**Brief**
Retype each entry verbatim. Do not include the images.

**Supplied data**
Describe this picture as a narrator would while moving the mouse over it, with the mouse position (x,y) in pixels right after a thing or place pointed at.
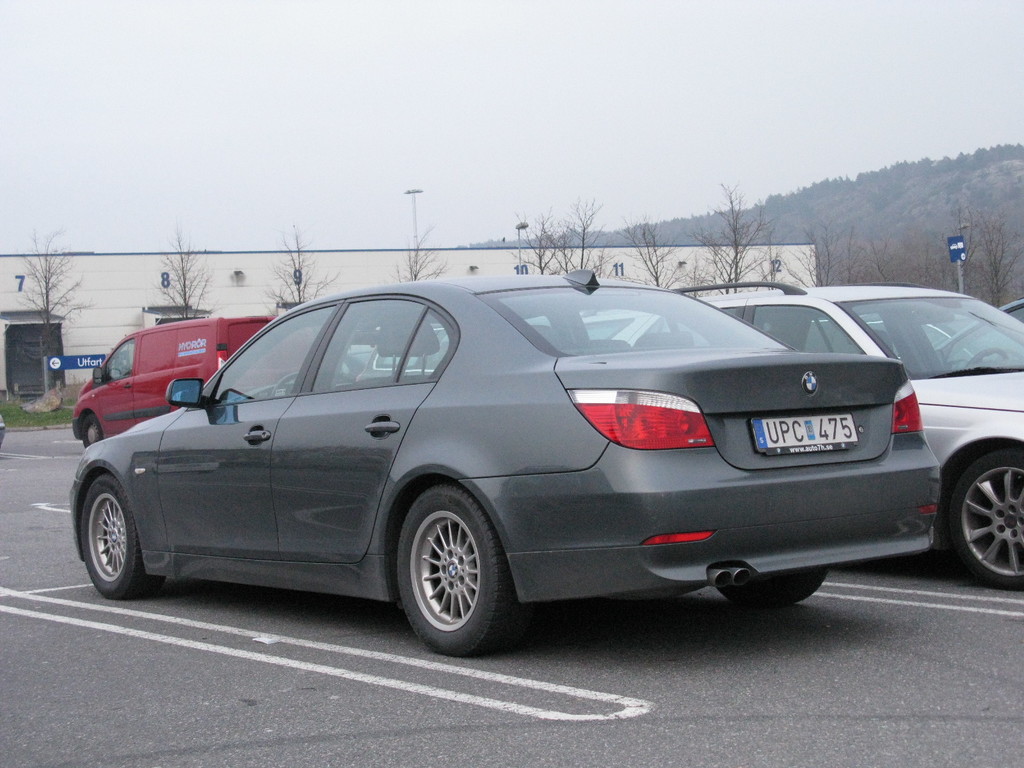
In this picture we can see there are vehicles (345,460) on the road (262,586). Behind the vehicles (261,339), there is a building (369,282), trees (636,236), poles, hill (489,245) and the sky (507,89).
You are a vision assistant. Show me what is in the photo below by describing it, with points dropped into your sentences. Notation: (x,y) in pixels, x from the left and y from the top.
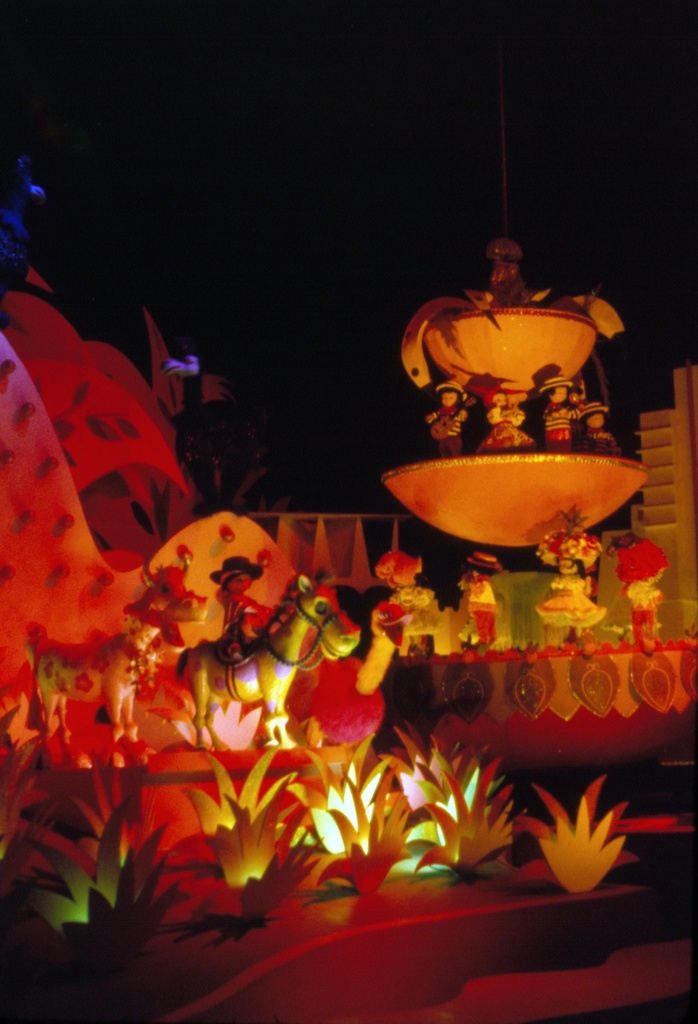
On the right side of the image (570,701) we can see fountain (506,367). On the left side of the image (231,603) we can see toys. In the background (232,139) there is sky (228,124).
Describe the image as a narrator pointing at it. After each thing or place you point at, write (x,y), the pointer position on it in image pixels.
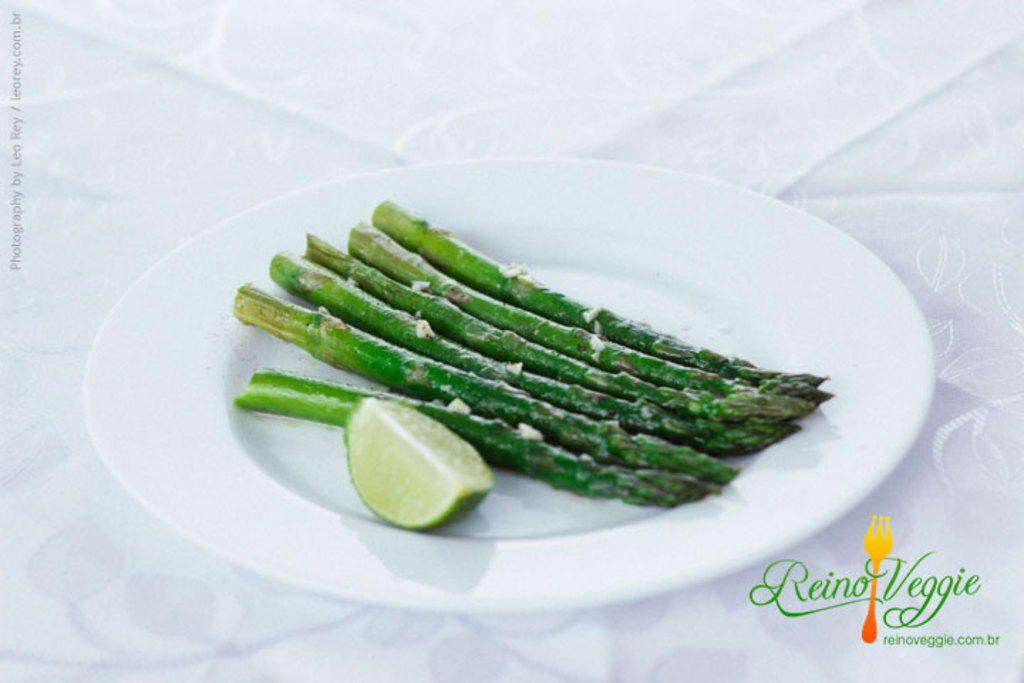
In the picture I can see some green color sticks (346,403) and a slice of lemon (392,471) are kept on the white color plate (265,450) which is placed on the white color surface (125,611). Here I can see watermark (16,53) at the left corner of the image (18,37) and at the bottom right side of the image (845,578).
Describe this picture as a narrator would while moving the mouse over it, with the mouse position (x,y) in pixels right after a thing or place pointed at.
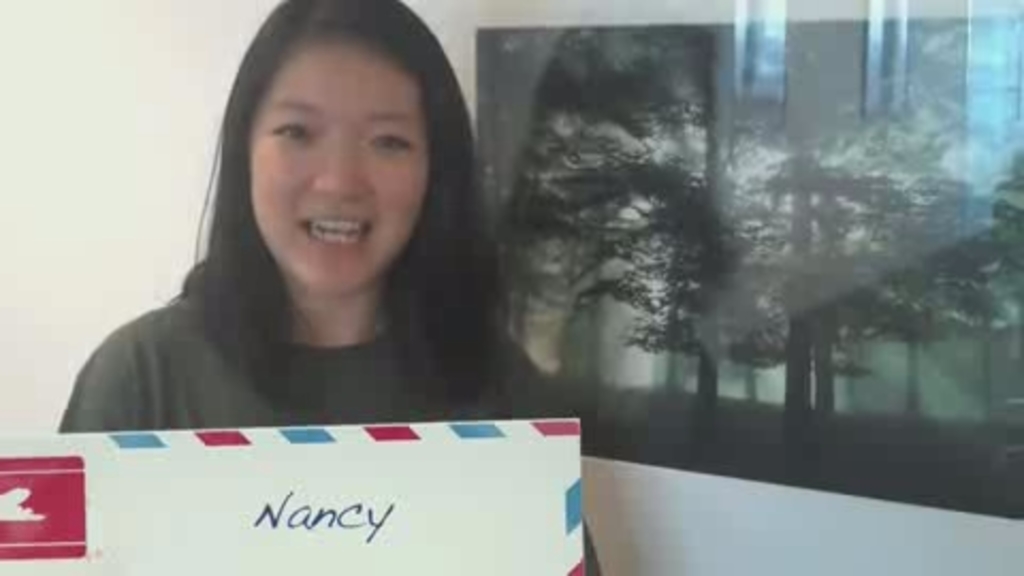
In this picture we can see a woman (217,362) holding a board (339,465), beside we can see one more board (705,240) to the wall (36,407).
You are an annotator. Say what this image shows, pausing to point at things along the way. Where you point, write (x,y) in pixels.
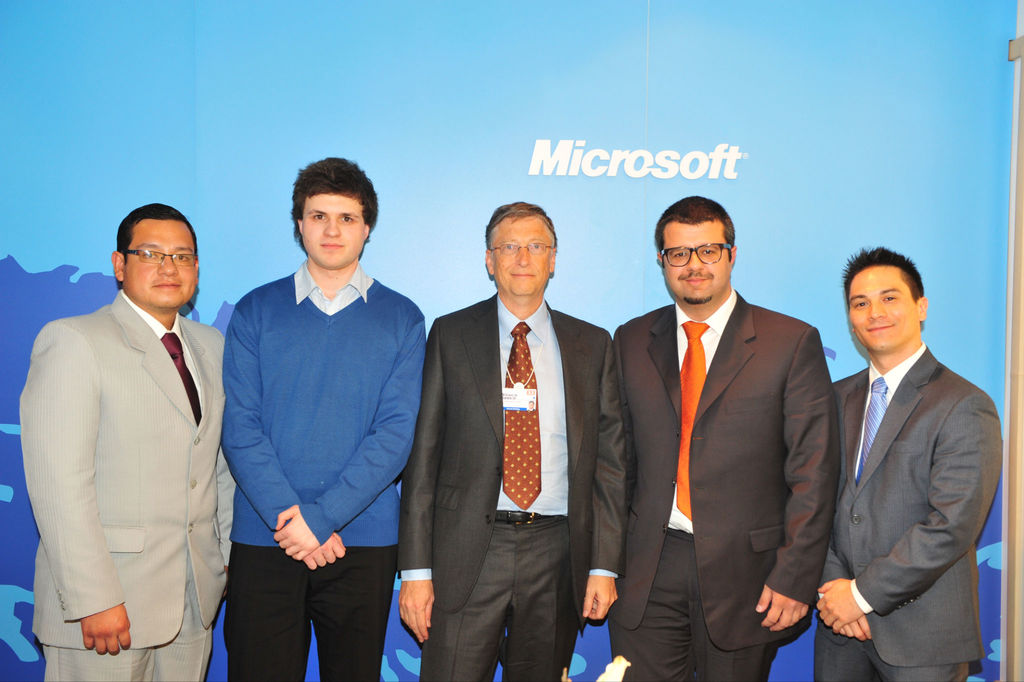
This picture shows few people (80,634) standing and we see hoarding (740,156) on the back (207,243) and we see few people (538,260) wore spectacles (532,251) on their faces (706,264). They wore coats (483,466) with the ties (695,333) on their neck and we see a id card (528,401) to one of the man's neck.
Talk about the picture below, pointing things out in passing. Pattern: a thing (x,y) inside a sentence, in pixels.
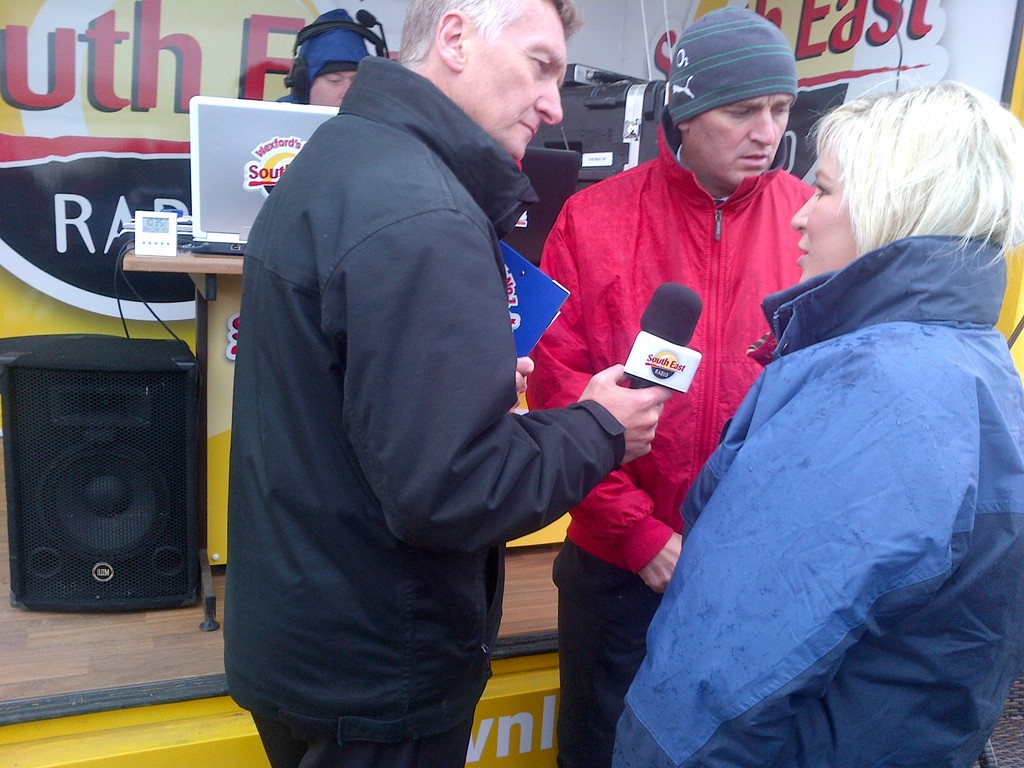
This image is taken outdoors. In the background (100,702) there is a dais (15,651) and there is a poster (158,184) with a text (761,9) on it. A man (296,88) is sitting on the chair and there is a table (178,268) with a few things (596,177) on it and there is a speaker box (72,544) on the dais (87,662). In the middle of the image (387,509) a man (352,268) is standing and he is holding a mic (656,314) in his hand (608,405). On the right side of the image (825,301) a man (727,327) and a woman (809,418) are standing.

**Result for this task**
Describe this picture as a narrator would while moving the mouse over it, with the mouse position (x,y) in pixels right after a thing or place pointed at.
In this picture we can see there are vehicles (345,460) on the road (262,586). Behind the vehicles (261,339), there is a building (369,282), trees (636,236), poles, hill (489,245) and the sky (507,89).
You are a vision assistant. Show me what is in the photo below by describing it, with points dropped into your sentences. Notation: (x,y) in pixels, x from the left and y from the top.
On the right side of the image (570,701) we can see fountain (506,367). On the left side of the image (231,603) we can see toys. In the background (232,139) there is sky (228,124).
Describe the image as a narrator pointing at it. After each thing or place you point at, write (x,y), the pointer position on it in image pixels.
In the picture I can see some green color sticks (346,403) and a slice of lemon (392,471) are kept on the white color plate (265,450) which is placed on the white color surface (125,611). Here I can see watermark (16,53) at the left corner of the image (18,37) and at the bottom right side of the image (845,578).
Describe this picture as a narrator would while moving the mouse over it, with the mouse position (x,y) in pixels right after a thing or place pointed at.
In this picture we can see a woman (217,362) holding a board (339,465), beside we can see one more board (705,240) to the wall (36,407).
You are an annotator. Say what this image shows, pausing to point at things along the way. Where you point, write (x,y) in pixels.
This picture shows few people (80,634) standing and we see hoarding (740,156) on the back (207,243) and we see few people (538,260) wore spectacles (532,251) on their faces (706,264). They wore coats (483,466) with the ties (695,333) on their neck and we see a id card (528,401) to one of the man's neck.
Talk about the picture below, pointing things out in passing. Pattern: a thing (x,y) inside a sentence, in pixels.
This image is taken outdoors. In the background (100,702) there is a dais (15,651) and there is a poster (158,184) with a text (761,9) on it. A man (296,88) is sitting on the chair and there is a table (178,268) with a few things (596,177) on it and there is a speaker box (72,544) on the dais (87,662). In the middle of the image (387,509) a man (352,268) is standing and he is holding a mic (656,314) in his hand (608,405). On the right side of the image (825,301) a man (727,327) and a woman (809,418) are standing.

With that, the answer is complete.